Some of the accomplishments during her term in office are completing the auditorium, gaining approval from the community to build the new middle school, completing two contract negotiations, approving a new teacher evaluation plan and increasing the monitoring of test scores and student achievement, she said.
“One of the most significant accomplishments was the district’s leadership in forming the intergovernmental agreement regarding impact fees,” she said. “(Also), the Kaneland community is to be congratulated for the new construction of the Kaneland Harter Middle School. What some don’t realize is that if that building referendum had not passed two years ago, we would still be in dire shape for space and desperately looking for places to simply ‘warehouse’ students.”
Krauspe said that she takes very seriously the expectations and trust of the community that elected her.
“I have found my service on the board to be hard work with lots of time committed, but I continue to be passionate about my value of public education. I work to study the issues and feel that I am prepared to give voice to those that I represent,” Krauspe said.
Krauspe said that during these tough times, the board needs members who have seen where the district has been and where it is going.
“My leadership will provide some needed continuity to the processes that we have undertaken. It would be easy to walk away and say, ‘It’s not my child; it’s not my problem,’ but that attitude does not serve a common purpose, nor does it define who I am,” Krauspe said. “Kaneland is my shared community. Excellent schools benefit all of us.”
Pedro Rivas wants to find answers by getting involved
As a resident of Sugar Grove for the past 16 years and a parent of two sons in elementary and middle school, Pedro Rivas has had the opportunity to ask questions about the district. Now, instead of sitting on the sidelines thinking about it, he has decided to run for the School Board, he said.
“I believe that parents should be involved at all levels, especially the board of education,” Rivas said. “Like many Kaneland residents, I have wondered ‘why?’ throughout the years. Rather than continuing to ponder, I’ve decided to get involved.”
Some of the questions Rivas is asking are why the district is in a financial crisis, why registration fees are so high, why some grades are blocked and others are not and why district test scores are not higher.
“These are just some of the many questions that I have had and have heard from those around me,” Rivas said.
The school system is not the only place Rivas has become involved. He was a basketball and baseball coach for the Sugar Grove Park District for five years. He has also volunteered with Junior Achievement, Special Olympics, Habitat for Humanity and the Boy Scouts.
Currently, he works in the equities capital industry as a quality assurance analyst engineer. He has a bachelor’s degree in computer information systems and a license in real estate.
Teachers mean a lot to Rivas because some good ones were there to support him when he came to the United States as a child and spoke no English, he said.

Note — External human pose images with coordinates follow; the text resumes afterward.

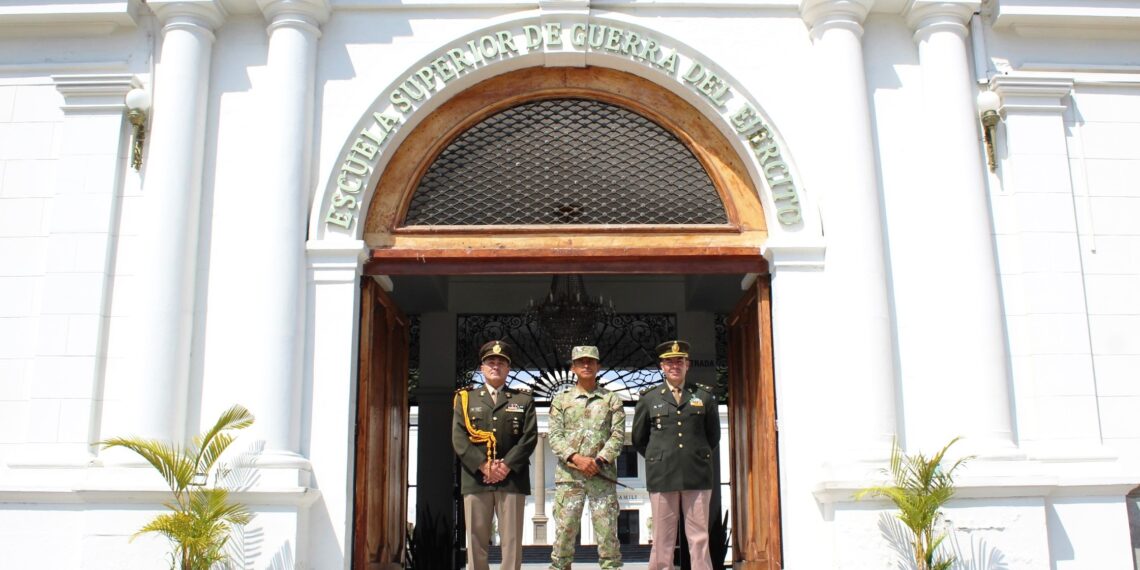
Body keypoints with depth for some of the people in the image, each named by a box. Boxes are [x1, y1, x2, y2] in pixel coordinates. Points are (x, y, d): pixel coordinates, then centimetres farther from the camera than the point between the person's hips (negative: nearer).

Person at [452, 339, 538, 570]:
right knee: (476, 540, 1)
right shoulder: (465, 399, 13)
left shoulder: (524, 400, 13)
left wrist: (506, 466, -11)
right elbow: (459, 439, 1)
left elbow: (529, 437, 1)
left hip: (512, 479, 0)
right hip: (475, 479, 1)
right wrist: (484, 466, -11)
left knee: (511, 540, -1)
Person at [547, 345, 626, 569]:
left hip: (603, 475, 0)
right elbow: (555, 437, 1)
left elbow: (618, 435, 0)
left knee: (607, 531, 0)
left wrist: (598, 461, -13)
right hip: (568, 475, 0)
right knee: (564, 530, 0)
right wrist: (576, 459, -14)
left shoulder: (611, 400, 9)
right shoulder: (561, 400, 10)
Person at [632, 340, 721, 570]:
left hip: (698, 476, 1)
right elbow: (639, 438, 15)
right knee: (662, 541, 2)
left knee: (699, 538, 3)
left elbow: (713, 435, 18)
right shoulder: (648, 398, 7)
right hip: (662, 477, 0)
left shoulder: (704, 396, 8)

“I spoke no English and there were no ESL programs in my school. I owe so much to the caring teachers who spent time, much of it personal, teaching a scared and confused 7-year-old a language that was foreign to him,” Rivas said. “I respect teachers greatly and the energy and effort it takes to do their job.”
Rivas wants to represent the interests of parents with school-age children and wants to preserve the best interests of students in the school system. He said he will bring that perspective to the board.
“It’s time for a change, for a fresh look and a fresh opinion. I look forward to and am excited about the challenge. I hope to be a fresh face on the Kaneland Board of Education,” Rivas said.